Action item:
Set the records down again. Match every line exactly.

Dataset entries:
-*-*-

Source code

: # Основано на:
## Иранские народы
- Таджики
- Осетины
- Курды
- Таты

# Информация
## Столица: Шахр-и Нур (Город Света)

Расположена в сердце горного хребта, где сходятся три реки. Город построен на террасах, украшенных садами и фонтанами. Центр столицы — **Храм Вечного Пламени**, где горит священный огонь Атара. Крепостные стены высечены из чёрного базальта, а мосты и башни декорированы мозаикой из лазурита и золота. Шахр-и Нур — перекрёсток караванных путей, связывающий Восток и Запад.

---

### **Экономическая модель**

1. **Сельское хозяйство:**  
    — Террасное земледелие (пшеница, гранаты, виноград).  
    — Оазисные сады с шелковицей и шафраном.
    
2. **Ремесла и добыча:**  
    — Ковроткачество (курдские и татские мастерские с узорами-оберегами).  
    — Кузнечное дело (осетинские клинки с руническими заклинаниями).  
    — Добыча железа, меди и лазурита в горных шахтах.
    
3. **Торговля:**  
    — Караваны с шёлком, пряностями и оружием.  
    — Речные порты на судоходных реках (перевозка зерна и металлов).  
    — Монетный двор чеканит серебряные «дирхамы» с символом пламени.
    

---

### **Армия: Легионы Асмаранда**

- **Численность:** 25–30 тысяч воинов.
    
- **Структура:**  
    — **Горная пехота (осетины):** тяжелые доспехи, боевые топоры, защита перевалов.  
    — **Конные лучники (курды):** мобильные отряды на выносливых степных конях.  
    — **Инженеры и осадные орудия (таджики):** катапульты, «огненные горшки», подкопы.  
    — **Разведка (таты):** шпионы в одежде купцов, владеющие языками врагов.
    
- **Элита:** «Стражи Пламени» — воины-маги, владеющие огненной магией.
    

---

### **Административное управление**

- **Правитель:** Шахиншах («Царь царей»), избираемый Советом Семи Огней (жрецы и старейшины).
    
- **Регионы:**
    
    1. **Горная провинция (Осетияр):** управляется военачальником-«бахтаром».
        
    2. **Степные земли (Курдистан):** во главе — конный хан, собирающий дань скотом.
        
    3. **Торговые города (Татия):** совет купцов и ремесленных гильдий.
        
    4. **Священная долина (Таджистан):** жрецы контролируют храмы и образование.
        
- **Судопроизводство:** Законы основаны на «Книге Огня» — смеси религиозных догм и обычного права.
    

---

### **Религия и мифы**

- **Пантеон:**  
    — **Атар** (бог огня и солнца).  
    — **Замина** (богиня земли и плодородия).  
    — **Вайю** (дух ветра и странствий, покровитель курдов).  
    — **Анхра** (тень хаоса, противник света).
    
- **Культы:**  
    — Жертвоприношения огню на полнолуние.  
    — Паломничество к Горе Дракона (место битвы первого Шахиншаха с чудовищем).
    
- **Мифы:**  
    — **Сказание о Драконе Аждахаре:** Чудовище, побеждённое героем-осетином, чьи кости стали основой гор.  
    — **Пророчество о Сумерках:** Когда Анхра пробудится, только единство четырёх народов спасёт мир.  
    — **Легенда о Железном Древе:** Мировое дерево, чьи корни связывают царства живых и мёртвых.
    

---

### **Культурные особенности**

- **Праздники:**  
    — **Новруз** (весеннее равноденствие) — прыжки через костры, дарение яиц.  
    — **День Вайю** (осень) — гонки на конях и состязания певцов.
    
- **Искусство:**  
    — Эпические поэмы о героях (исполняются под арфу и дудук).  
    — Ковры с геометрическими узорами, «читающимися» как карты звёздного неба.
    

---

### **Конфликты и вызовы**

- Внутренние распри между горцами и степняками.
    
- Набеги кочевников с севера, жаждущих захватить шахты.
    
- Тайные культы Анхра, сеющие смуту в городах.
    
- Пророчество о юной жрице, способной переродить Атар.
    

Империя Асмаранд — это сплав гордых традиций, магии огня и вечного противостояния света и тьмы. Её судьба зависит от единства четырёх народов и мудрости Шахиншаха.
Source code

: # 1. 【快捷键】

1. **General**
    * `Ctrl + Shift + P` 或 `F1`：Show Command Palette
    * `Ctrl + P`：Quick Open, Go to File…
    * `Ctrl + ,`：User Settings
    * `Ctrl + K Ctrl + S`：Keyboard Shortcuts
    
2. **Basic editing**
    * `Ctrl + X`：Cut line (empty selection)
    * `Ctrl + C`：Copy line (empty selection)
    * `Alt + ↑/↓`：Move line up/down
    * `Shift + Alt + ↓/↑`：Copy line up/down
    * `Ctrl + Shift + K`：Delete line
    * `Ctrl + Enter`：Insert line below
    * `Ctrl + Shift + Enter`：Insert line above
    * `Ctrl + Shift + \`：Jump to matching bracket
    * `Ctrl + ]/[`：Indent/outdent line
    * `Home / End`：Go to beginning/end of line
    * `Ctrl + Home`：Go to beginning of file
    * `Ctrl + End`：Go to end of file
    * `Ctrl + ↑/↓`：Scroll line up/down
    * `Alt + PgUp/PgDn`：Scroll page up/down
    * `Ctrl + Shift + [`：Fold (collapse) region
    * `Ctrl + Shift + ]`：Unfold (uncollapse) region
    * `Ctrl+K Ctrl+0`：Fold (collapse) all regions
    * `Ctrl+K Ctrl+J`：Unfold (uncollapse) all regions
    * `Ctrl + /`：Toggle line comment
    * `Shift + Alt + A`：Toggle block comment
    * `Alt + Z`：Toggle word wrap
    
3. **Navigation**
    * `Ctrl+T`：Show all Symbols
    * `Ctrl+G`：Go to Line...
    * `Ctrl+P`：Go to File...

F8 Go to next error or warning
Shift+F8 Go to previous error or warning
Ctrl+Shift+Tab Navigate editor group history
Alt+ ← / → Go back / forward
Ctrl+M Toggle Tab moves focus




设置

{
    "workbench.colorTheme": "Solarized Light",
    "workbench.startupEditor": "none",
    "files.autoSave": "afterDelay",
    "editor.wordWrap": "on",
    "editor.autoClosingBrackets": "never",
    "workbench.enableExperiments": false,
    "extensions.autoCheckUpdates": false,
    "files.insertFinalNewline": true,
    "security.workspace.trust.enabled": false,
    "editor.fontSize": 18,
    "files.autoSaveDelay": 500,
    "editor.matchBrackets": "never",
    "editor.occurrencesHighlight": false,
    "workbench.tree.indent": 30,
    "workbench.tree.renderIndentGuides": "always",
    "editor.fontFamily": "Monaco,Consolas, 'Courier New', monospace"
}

-*-*-

Result for this task:
Source code

: # Основано на:
## Иранские народы
- Таджики
- Осетины
- Курды
- Таты

# Информация
## Столица: Шахр-и Нур (Город Света)

Расположена в сердце горного хребта, где сходятся три реки. Город построен на террасах, украшенных садами и фонтанами. Центр столицы — **Храм Вечного Пламени**, где горит священный огонь Атара. Крепостные стены высечены из чёрного базальта, а мосты и башни декорированы мозаикой из лазурита и золота. Шахр-и Нур — перекрёсток караванных путей, связывающий Восток и Запад.

---

### **Экономическая модель**

1. **Сельское хозяйство:**  
    — Террасное земледелие (пшеница, гранаты, виноград).  
    — Оазисные сады с шелковицей и шафраном.
    
2. **Ремесла и добыча:**  
    — Ковроткачество (курдские и татские мастерские с узорами-оберегами).  
    — Кузнечное дело (осетинские клинки с руническими заклинаниями).  
    — Добыча железа, меди и лазурита в горных шахтах.
    
3. **Торговля:**  
    — Караваны с шёлком, пряностями и оружием.  
    — Речные порты на судоходных реках (перевозка зерна и металлов).  
    — Монетный двор чеканит серебряные «дирхамы» с символом пламени.
    

---

### **Армия: Легионы Асмаранда**

- **Численность:** 25–30 тысяч воинов.
    
- **Структура:**  
    — **Горная пехота (осетины):** тяжелые доспехи, боевые топоры, защита перевалов.  
    — **Конные лучники (курды):** мобильные отряды на выносливых степных конях.  
    — **Инженеры и осадные орудия (таджики):** катапульты, «огненные горшки», подкопы.  
    — **Разведка (таты):** шпионы в одежде купцов, владеющие языками врагов.
    
- **Элита:** «Стражи Пламени» — воины-маги, владеющие огненной магией.
    

---

### **Административное управление**

- **Правитель:** Шахиншах («Царь царей»), избираемый Советом Семи Огней (жрецы и старейшины).
    
- **Регионы:**
    
    1. **Горная провинция (Осетияр):** управляется военачальником-«бахтаром».
        
    2. **Степные земли (Курдистан):** во главе — конный хан, собирающий дань скотом.
        
    3. **Торговые города (Татия):** совет купцов и ремесленных гильдий.
        
    4. **Священная долина (Таджистан):** жрецы контролируют храмы и образование.
        
- **Судопроизводство:** Законы основаны на «Книге Огня» — смеси религиозных догм и обычного права.
    

---

### **Религия и мифы**

- **Пантеон:**  
    — **Атар** (бог огня и солнца).  
    — **Замина** (богиня земли и плодородия).  
    — **Вайю** (дух ветра и странствий, покровитель курдов).  
    — **Анхра** (тень хаоса, противник света).
    
- **Культы:**  
    — Жертвоприношения огню на полнолуние.  
    — Паломничество к Горе Дракона (место битвы первого Шахиншаха с чудовищем).
    
- **Мифы:**  
    — **Сказание о Драконе Аждахаре:** Чудовище, побеждённое героем-осетином, чьи кости стали основой гор.  
    — **Пророчество о Сумерках:** Когда Анхра пробудится, только единство четырёх народов спасёт мир.  
    — **Легенда о Железном Древе:** Мировое дерево, чьи корни связывают царства живых и мёртвых.
    

---

### **Культурные особенности**

- **Праздники:**  
    — **Новруз** (весеннее равноденствие) — прыжки через костры, дарение яиц.  
    — **День Вайю** (осень) — гонки на конях и состязания певцов.
    
- **Искусство:**  
    — Эпические поэмы о героях (исполняются под арфу и дудук).  
    — Ковры с геометрическими узорами, «читающимися» как карты звёздного неба.
    

---

### **Конфликты и вызовы**

- Внутренние распри между горцами и степняками.
    
- Набеги кочевников с севера, жаждущих захватить шахты.
    
- Тайные культы Анхра, сеющие смуту в городах.
    
- Пророчество о юной жрице, способной переродить Атар.
    

Империя Асмаранд — это сплав гордых традиций, магии огня и вечного противостояния света и тьмы. Её судьба зависит от единства четырёх народов и мудрости Шахиншаха.
Source code

: # 1. 【快捷键】

1. **General**
    * `Ctrl + Shift + P` 或 `F1`：Show Command Palette
    * `Ctrl + P`：Quick Open, Go to File…
    * `Ctrl + ,`：User Settings
    * `Ctrl + K Ctrl + S`：Keyboard Shortcuts
    
2. **Basic editing**
    * `Ctrl + X`：Cut line (empty selection)
    * `Ctrl + C`：Copy line (empty selection)
    * `Alt + ↑/↓`：Move line up/down
    * `Shift + Alt + ↓/↑`：Copy line up/down
    * `Ctrl + Shift + K`：Delete line
    * `Ctrl + Enter`：Insert line below
    * `Ctrl + Shift + Enter`：Insert line above
    * `Ctrl + Shift + \`：Jump to matching bracket
    * `Ctrl + ]/[`：Indent/outdent line
    * `Home / End`：Go to beginning/end of line
    * `Ctrl + Home`：Go to beginning of file
    * `Ctrl + End`：Go to end of file
    * `Ctrl + ↑/↓`：Scroll line up/down
    * `Alt + PgUp/PgDn`：Scroll page up/down
    * `Ctrl + Shift + [`：Fold (collapse) region
    * `Ctrl + Shift + ]`：Unfold (uncollapse) region
    * `Ctrl+K Ctrl+0`：Fold (collapse) all regions
    * `Ctrl+K Ctrl+J`：Unfold (uncollapse) all regions
    * `Ctrl + /`：Toggle line comment
    * `Shift + Alt + A`：Toggle block comment
    * `Alt + Z`：Toggle word wrap
    
3. **Navigation**
    * `Ctrl+T`：Show all Symbols
    * `Ctrl+G`：Go to Line...
    * `Ctrl+P`：Go to File...

F8 Go to next error or warning
Shift+F8 Go to previous error or warning
Ctrl+Shift+Tab Navigate editor group history
Alt+ ← / → Go back / forward
Ctrl+M Toggle Tab moves focus




设置

{
    "workbench.colorTheme": "Solarized Light",
    "workbench.startupEditor": "none",
    "files.autoSave": "afterDelay",
    "editor.wordWrap": "on",
    "editor.autoClosingBrackets": "never",
    "workbench.enableExperiments": false,
    "extensions.autoCheckUpdates": false,
    "files.insertFinalNewline": true,
    "security.workspace.trust.enabled": false,
    "editor.fontSize": 18,
    "files.autoSaveDelay": 500,
    "editor.matchBrackets": "never",
    "editor.occurrencesHighlight": false,
    "workbench.tree.indent": 30,
    "workbench.tree.renderIndentGuides": "always",
    "editor.fontFamily": "Monaco,Consolas, 'Courier New', monospace"
}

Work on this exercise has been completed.